I have to remind them that they’re just pulling onto the on-ramp. Once you get on, guess what? There’s a traffic jam. It’s going to move really slowly, so you have to have the patience to sit there in your car and make that slow, steady progress.
If you hang in there, the traffic will clear, and you’ll be able to go faster. You’ll make real progress because a lot of folks won’t be able to wait in that traffic, and they’ll pull off. Nothing stops pure persistence.
You start at $0 on some internships and will get minimum wage till you can actually start running sessions. Once that happens, I’d say you can look at $40k per year to start. As you get better and more responsibilities it goes up from there.
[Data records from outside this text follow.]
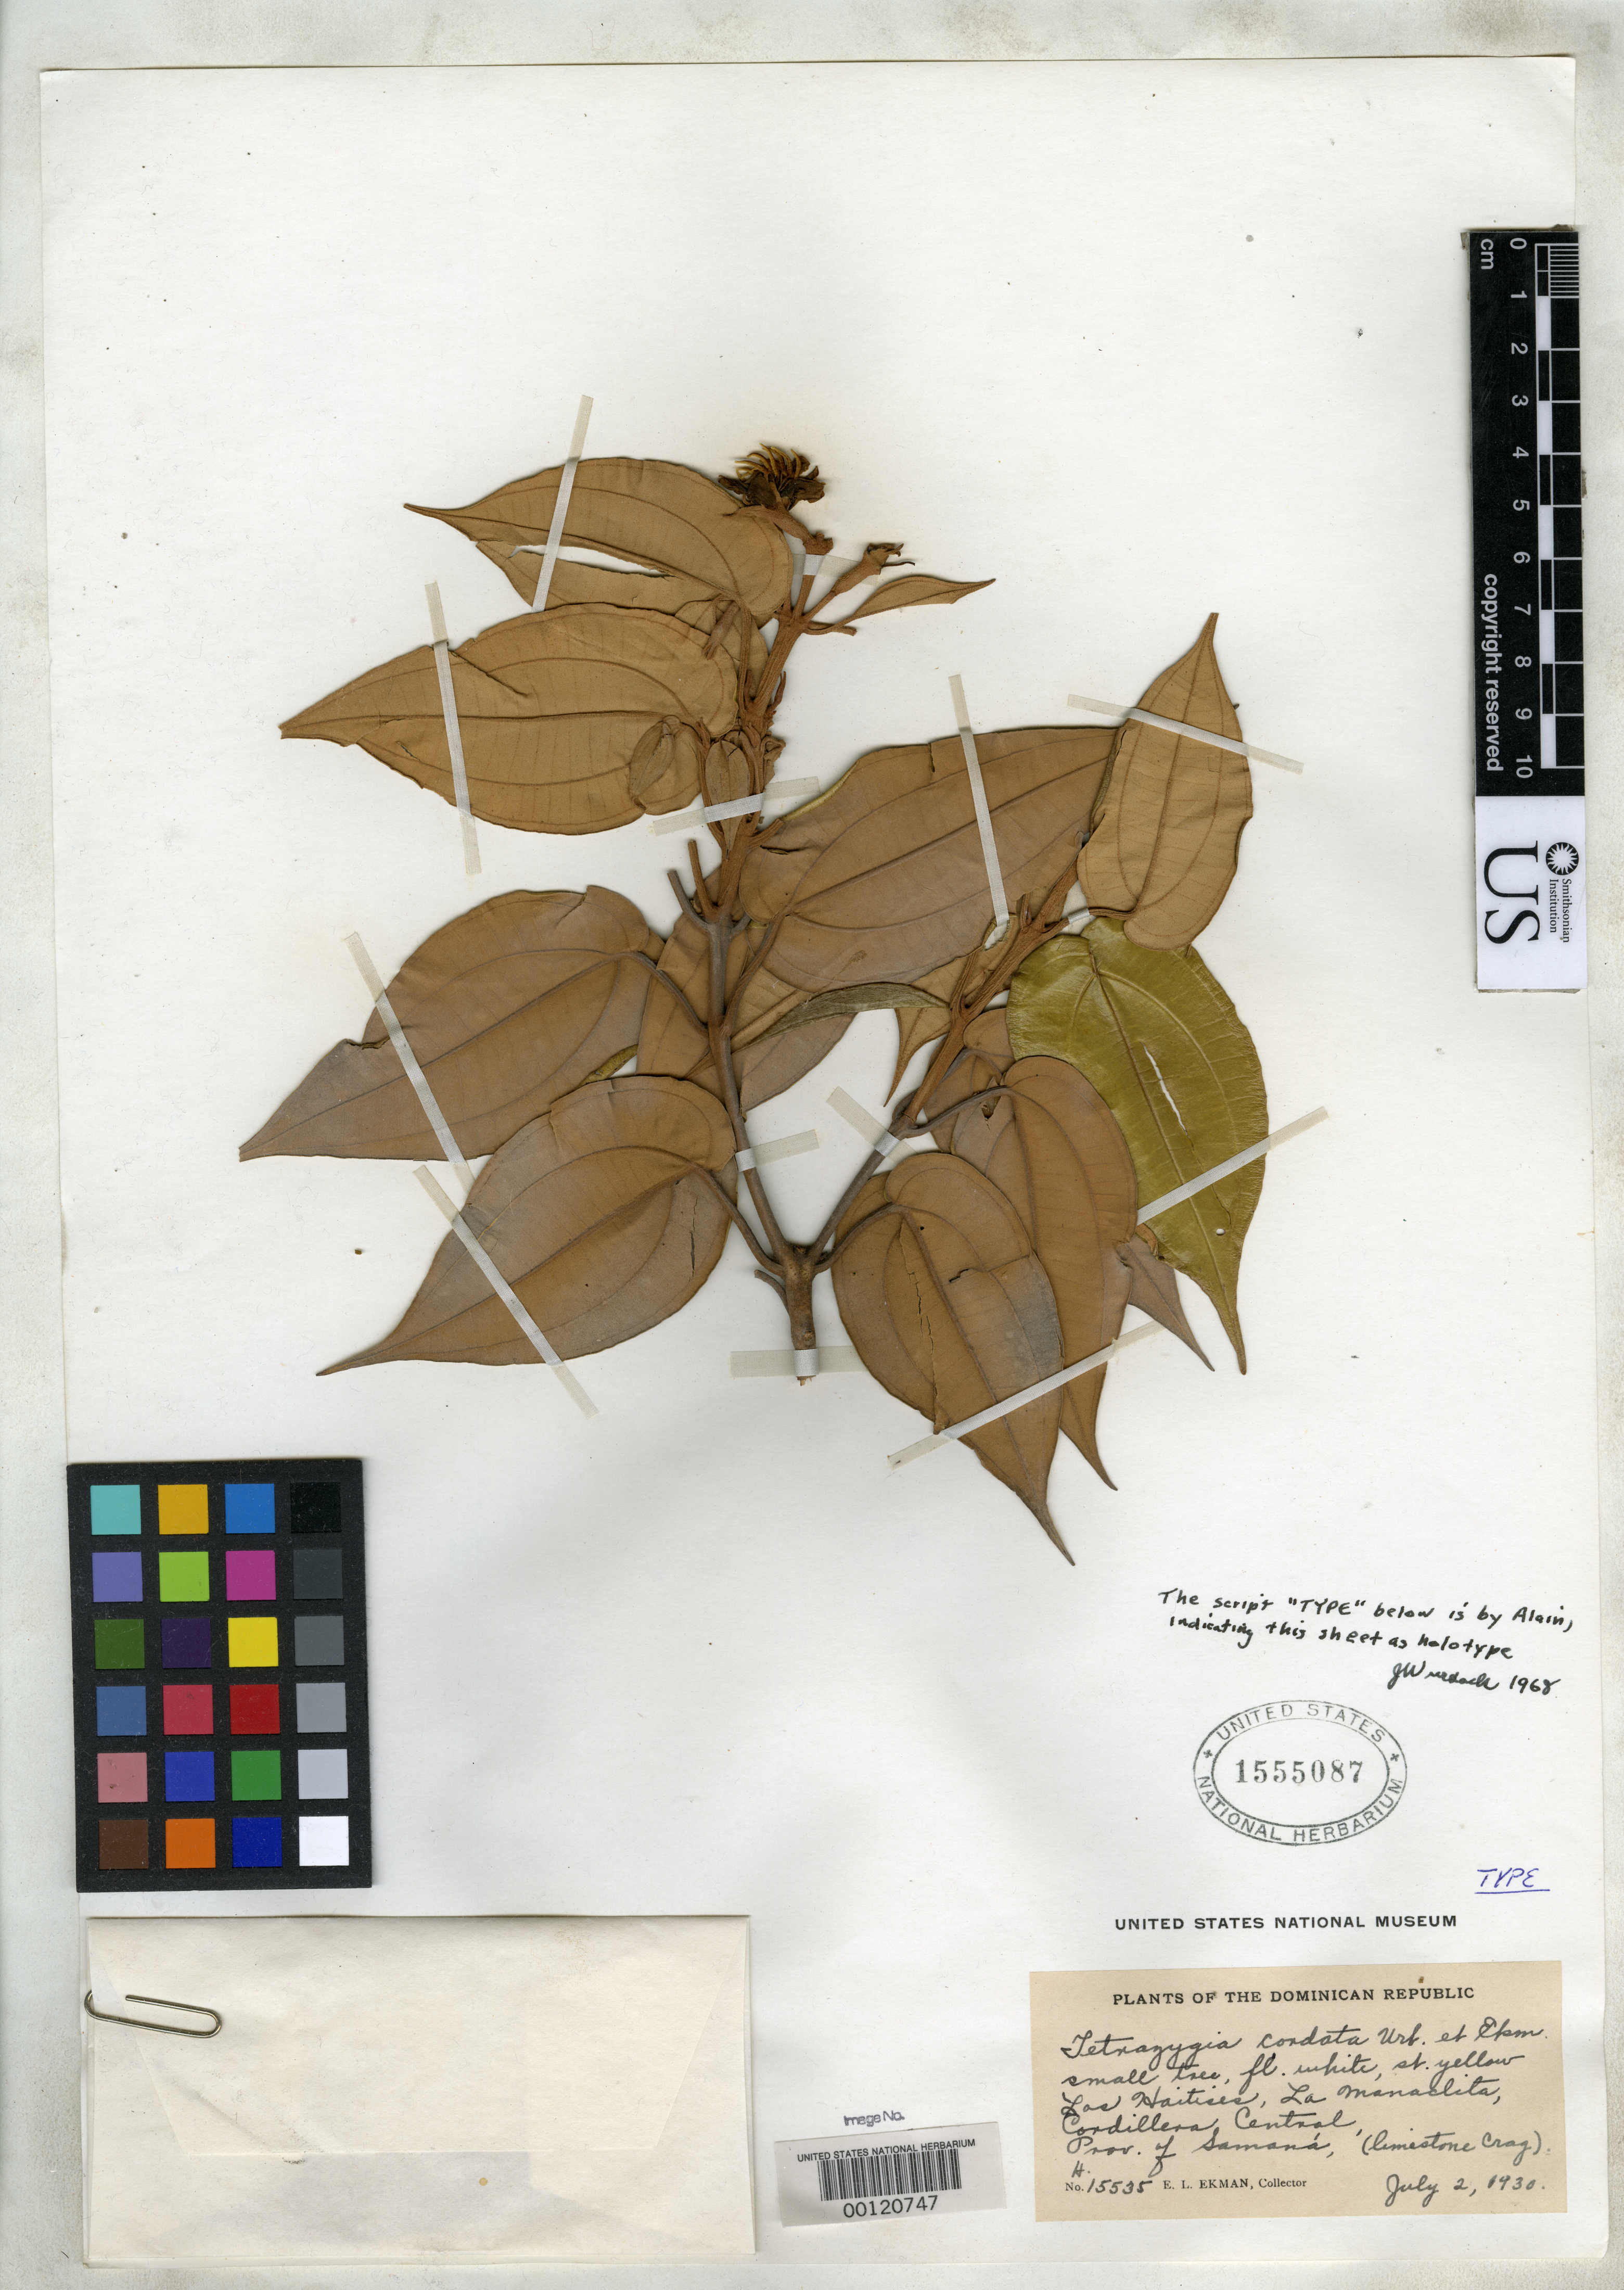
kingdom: Plantae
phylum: Tracheophyta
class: Magnoliopsida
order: Myrtales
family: Melastomataceae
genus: Tetrazygia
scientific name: Tetrazygia cordata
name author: Alain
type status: Holotype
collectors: E. L. Ekman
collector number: H 15535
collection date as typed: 02 Jul 1930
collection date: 1930-07-02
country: Dominican Republic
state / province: Samaná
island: Hispaniola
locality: Los Haitises, Lamanaclita, cordillera Central.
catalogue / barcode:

Top Music Engineers can make 7 figures.
When I first started at A&R Studios, I remember hearing one of the owners say, “The sky’s the limit!” That’s true, but you’ve got to be really proactive. I’ll be honest with you. I’ve never made a lot of money, but I still have a great time and a great life. It’s about what your goal is and why you’re doing what you’re doing.
If you’re doing it because you love it, you’re going to do your best. If you’re doing it just to make a lot of money, you’re not going to do so well. The guy doing it because he loves it is going to get the next gig. You’re not. You might make your money for that particular job because you’re going after the money, and that’s not to say there’s anything wrong with making money, but I don’t believe that should be your primary purpose.
Let’s say you hook up with a band and get in on the ground level. Maybe you do live sound with them. They become popular and want to record a live album–you get a piece of that record. The odds are like winning the lotto, but there is a chance where you can make some money.
There’s no real salary. If you get a job at a TV station, you’re going to join the union and make whatever the union rate is. It’s not crazy good money, but it’s consistent. I don’t know what the rates are these days.
I worked in a TV studio one day and didn’t like it at all. The union attitude was a big turn off. As soon as I got there, they said, “It’s time for lunch.” Then after three hours at like three o’clock, they said, “Okay, we’re going home now.” I was ready to work. It’s got its limitations, but it works for some people.
You can also teach. In a way, you have to come up with your own gig because of the way the music business has changed. You have to make your own opportunities.